Владимир Владимирович пожал плечами:
- Бог её знает. Кстати, как она тебе показалась?
- В смысле? - удивленно поднял брови Сергеев.
- Ну, в смысле, как доктор-психиатр? Ну, и, вообще, как женщина?
Капитан Сергеев задумчиво посмотрел на собеседника и ответил:
- Знаешь, я что-то не понял её. Договорился о встрече в кафе, она пришла. Я начал рассказывать про убийства, а она ко мне с претензией, дескать, с чего это вы решили, что этот убийца - Парашистай. Я ей говорю, что мы так вовсе и не думали, потому что маньяк Ахтин уже на том свете. Она аж в лице переменилась, - как это умер, спрашивает. Ну, я ей рассказал, что знал о том, как он утонул в трясине. Она побледнела, сказала, что ей стало плохо, и ушла, пригласив меня утром к себе на работу.
- Да ты что?!
Капитан Ильюшенков улыбнулся с довольным выражением лица. Он живо представил описанную ситуацию, и обрадовано потер руки.

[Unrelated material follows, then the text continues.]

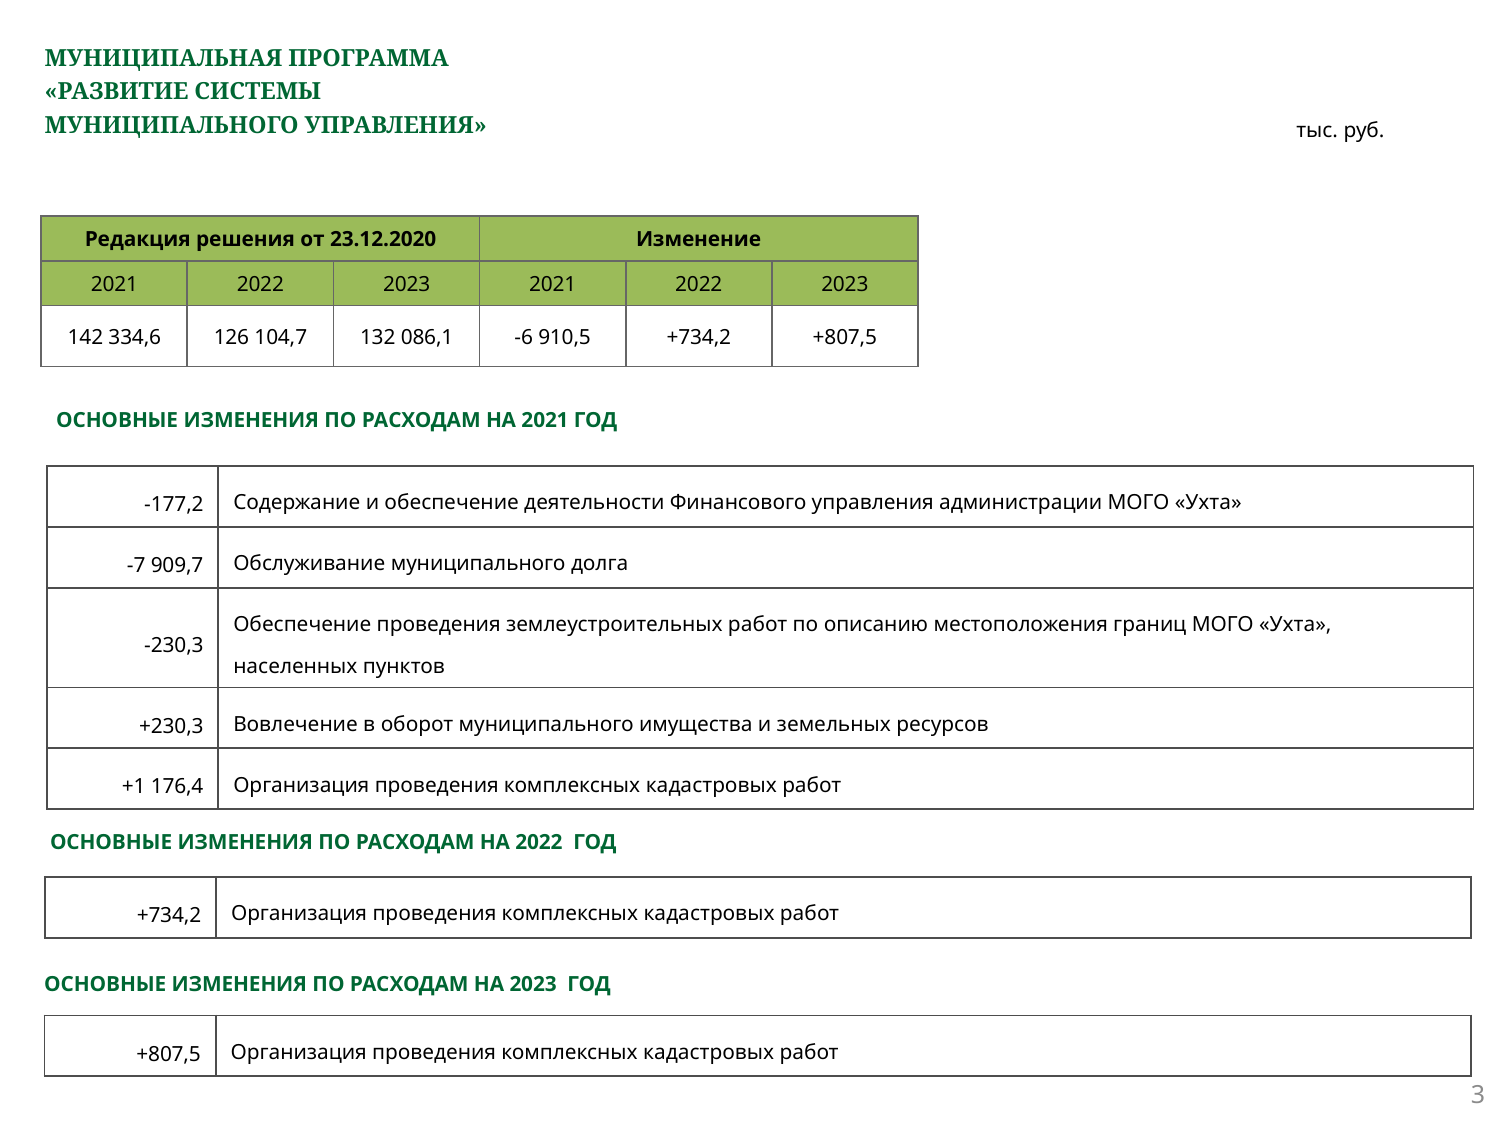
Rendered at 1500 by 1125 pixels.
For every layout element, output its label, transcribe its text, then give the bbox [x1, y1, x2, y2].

- Вот, а потом на следующий день она и выдала мне версию, что наш убийца - каннибал. Оно, вроде как, вполне логично, а с другой стороны, - звучит всё это, как то нереально. Я бы даже сказал, дико звучит. Я от неё ушел, не зная, как реагировать на эту версию.
- Ладно, спасибо, что рассказал, - протянул руку Ильюшенков, - держи меня в курсе. Пока.

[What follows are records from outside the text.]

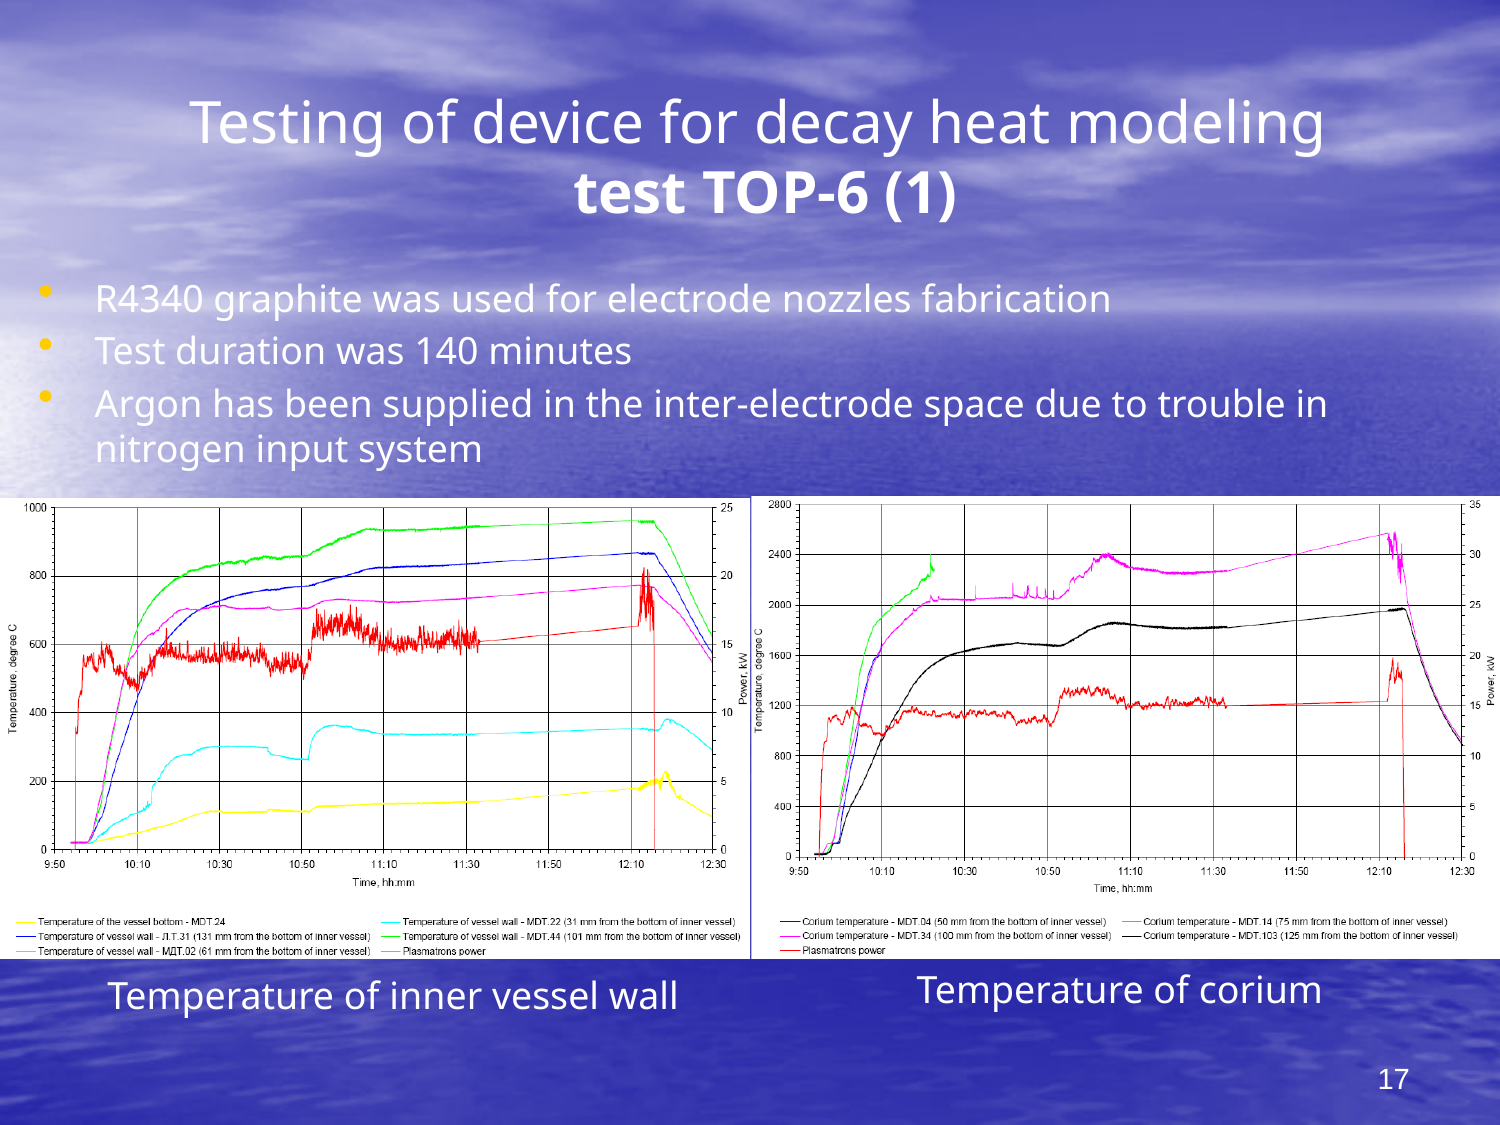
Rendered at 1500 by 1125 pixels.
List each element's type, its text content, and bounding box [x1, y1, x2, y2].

list Temperature of inner vessel wall [47, 968, 740, 1035]
picture [0, 496, 1500, 959]
text_box R4340 graphite was used for electrode nozzles fabrication Test duration was 140 minutes Argon has been supplied in the inter-electrode space due to trouble in nitrogen input system [23, 267, 1436, 474]
title Testing of device for decay heat modeling test TOP-6 (1) [70, 72, 1461, 239]
slide_number 17 [1074, 1030, 1425, 1103]
text_box Temperature of corium [773, 967, 1467, 1030]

Он пошел к себе в кабинет, где сев за стол, застыл в задумчивом созерцании заваленной бумагами столешницы. Не было дня, чтобы он не вспоминал погоню через лес и болото. Несколько раз он даже видел ночью сон, где Парашистай тонет в болоте. Однако в реальности он понимал, что в его памяти нет этого момента.
Он не видел, как Ахтин утонул.
Когда прилетел вертолет, они в течение часа нарезали круги над пустым пространством, выискивая сверху хоть какой-нибудь след доктора Ахтина. Они ничего не нашли, но сказать на сто процентов, что Парашистай мертв, он не мог, и это приводило его в бешенство.
- Этот маньяк сбежал из тюремной больницы, хотя врачи были уверены, что он не может двигаться. Он выжил в столкновении микроавтобуса с железнодорожным составом. Так почему бы ему не выкинуть какой-нибудь очередной фортель, и не провести всех вокруг пальца? - задумчиво пробормотал Ильюшенков.
Эта мысль приходила к нему не в первый раз, но сегодня, после разговора с Сергеевым, он вдруг понял, что не учитывает еще один фактор.
Доктор Гринберг Мария Давидовна.
- Если Парашистай жив, то, первым делом, по возвращении он придет к этой женщине, - резюмировал он свой внутренний диалог, - следовательно, я должен присматривать за ней. Оперативников мне никто не даст, поэтому мне самому придется делать это.
Ильюшенков извлек из сейфа папку, где он хранил полную копию дела Парашистая, старательно переписал место работы и адрес доктора Гринберг, и снова вернул папку на место. Затем капитан подошел к окну и, глядя на улицу, впервые подумал о том, что он был бы рад, если бы Парашистай был жив. Пусть бы Ахтин только появился, он бы, капитан Ильюшенков, во второй раз не сплоховал.
Владимир Владимирович поднял правую руку на уровень глаз, сформировал из двух пальцев оружие, прицелился по верхнему краю указательного пальца и выстрелил в воображаемого противника.